First, to avoid any confusion, let’s make this clear: a home equity line of credit (or HELOC) is, in fact, a type of second mortgage. However, it is often perceived as something different due to the way that a HELOC is structured.
Unlike traditional mortgage loans, a HELOC grants the homeowner access to an ongoing line of credit that they may withdraw from as they please. A second mortgage loan that is not a HELOC provides the homeowner with a single lump sum payment of their loan amount. This is the most fundamental difference between second mortgages and home equity lines of credit.
When to Consider a HELOC
This type of mortgage loan is popular among homeowners who plan to make a series of big renovations to their property. This is often done with the intention of selling the house sometime later, as the repairs and upgrades are likely to increase the value of the home.
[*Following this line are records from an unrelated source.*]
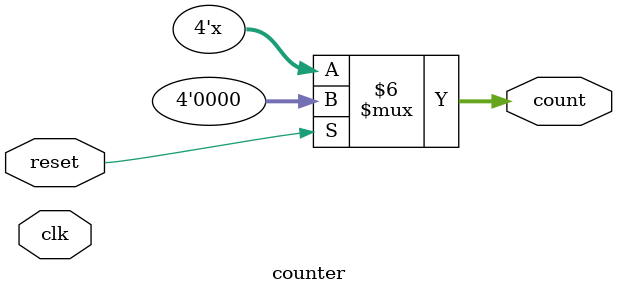
<source format=v>
module counter(clk,reset,count);
input clk,reset;
output [3:0]count;
reg [3:0]count=4'b0000;
always@(clk)
begin
if(reset==1)
count=0;
else
count=count+1;
end
endmodule
</source>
Home equity lines of credit are used in these scenarios because the homeowner may withdraw funds as needed for the project of the moment, which can make it easier to keep track of your renovation budget.
A HELOC is ideal if you are requesting a smaller amount that you feel confident about paying back in a timely manner, or if you are not sure exactly what you will need to purchase with the money you’re getting from the loan.
When to Consider a Lump Sum Second Mortgage Loan
Lump sum mortgage loans are largely considered by those who need to make large investments all at once toward their property, their debts, or their future. One common example of these situations is when someone in the household is going to college. This money can be used to pay the tuition and other fees, and the resulting degree may further the person’s overall financial standing.
A lump sum is also a viable solution for those looking to consolidate their existing, unsecured debts. Oftentimes, the interest rate on a second mortgage loan is lower than the interest rates of many credit cards and loans from other institutions. This is why so many homeowners turn to second mortgages to handle other areas of their life where they have accumulated debt.
Second mortgages and home equity lines of credit are similar in the way that they grant homeowners access to the equity of their homes. The essential difference is how the money is dispersed, which effects the applications of the funds once the request for a loan has been approved. Both can be great options for investment into your property or your future, but one must consider both options carefully before making a final decision.